Supositório do Planalto

As medidas provisórias não são, em si, atos que ferem o regime democrático e a independência e harmonia entre os poderes da República. Entende-se que no regime democrático existem leis que, pela urgência e relevância, mesmo tendo de ser de iniciativa do Poder Executivo e não prescindirem da apreciação e aprovação do Legislativo, devem ter vigência imediata, o que seria impossível se seguissem os trâmites normais. O processo legislativo, pelo qual teriam de passar, exige diversos pareceres e votações pelas duas casas do Congresso, às vezes posterior regulamentação e não raro demoradas licitações para que, só então, venham a ser aplicadas. Esse imenso corredor a ser percorrido pode fazer com que se percam no tempo.

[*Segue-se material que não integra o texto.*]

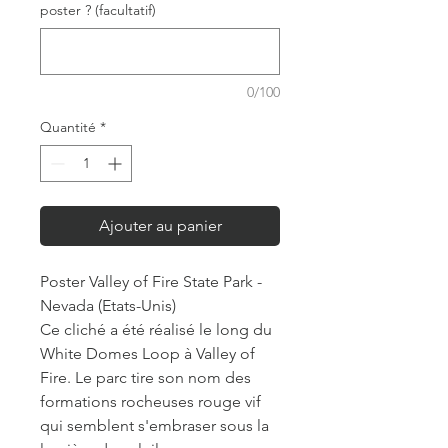
poster ? (facultatif)
0/100
Quantité
*
Ajouter au panier
Poster Valley of Fire State Park -
Nevada (Etats-Unis)
Ce cliché a été réalisé le long du
White Domes Loop à Valley of
Fire. Le parc tire son nom des
formations rocheuses rouge vif
qui semblent s'embraser sous la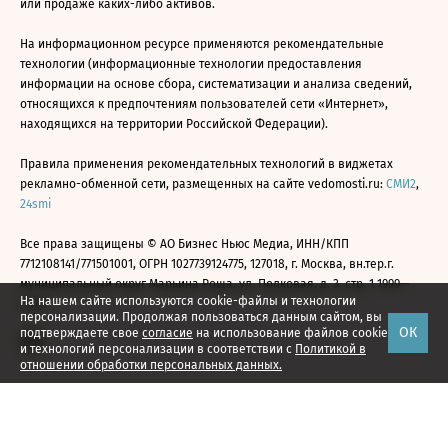
или продаже каких-либо активов.
На информационном ресурсе применяются рекомендательные
технологии (информационные технологии предоставления
информации на основе сбора, систематизации и анализа сведений,
относящихся к предпочтениям пользователей сети «Интернет»,
находящихся на территории Российской Федерации).
Правила применения рекомендательных технологий в виджетах
рекламно-обменной сети, размещенных на сайте vedomosti.ru:
СМИ2
,
24smi
Все права защищены © АО Бизнес Ньюс Медиа, ИНН/КПП
7712108141/771501001, ОГРН 1027739124775, 127018, г. Москва, вн.тер.г.
муниципальный округ Марьина Роща, ул. Полковая, д. 3, стр. 1 1999—
На нашем сайте используются cookie-файлы и технологии
2026
персонализации. Продолжая пользоваться данным сайтом, вы
ОК
подтверждаете свое
согласие
на использование файлов cookie
и технологий персонализации в соответствии с
Политикой в
отношении обработки персональных данных.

Mas a urgência e relevância são indispensáveis. E não se há de alargar ao bel-prazer do Executivo o que seja urgência e relevância para permitir que presidentes comandem o País de forma ditatorial, legislando como no tempo do decreto-lei, sem nenhuma atenção e respeito à vontade do povo, que, pelo menos teoricamente, é expressa pelo voto dos parlamentares.

Assim tem acontecido. Tanto o atual governo como os anteriores sempre usaram e abusaram das medidas provisórias como uma forma de impor as providências que julgam necessárias, justificando com o rótulo de urgência e relevância providências legislativas que bem poderiam ser propostas ao Congresso e por este examinadas, aperfeiçoadas, modificadas, aprovadas ou rejeitadas. O número dessas MPs já se perdeu de conta. No governo passado, a oposição que hoje é governo condenou tal prática. Uma das desculpas para que se baixem MPs é que o Congresso é lento em suas decisões. Verdade, mas será sempre mais lento se entulhado de medidas provisórias, como hoje está.

Deputados e senadores perdem poderes e até razão de ser de seus mandatos.

O atual presidente da Câmara, Severino Cavalcanti, deseja ser o porta-voz do descontentamento dos parlamentares e, em evento no SESC de Araraquara, que reuniu empresários, parlamentares e políticos locais para discussão da famigerada MP 232, que aumenta impostos dos prestadores de serviços, dirigiu severa crítica ao Executivo. Crítica merecida, porém expressa de forma chula e pouco própria de um presidente da Câmara dos Deputados. E inadequada para tratar de assunto de tanta relevância. Disse que ?a Câmara dos Deputados não vai ser apenas o supositório do Poder Executivo?. Não vai, na opinião de Severino, ser o instrumento da diarréia de MPs que macula o processo democrático.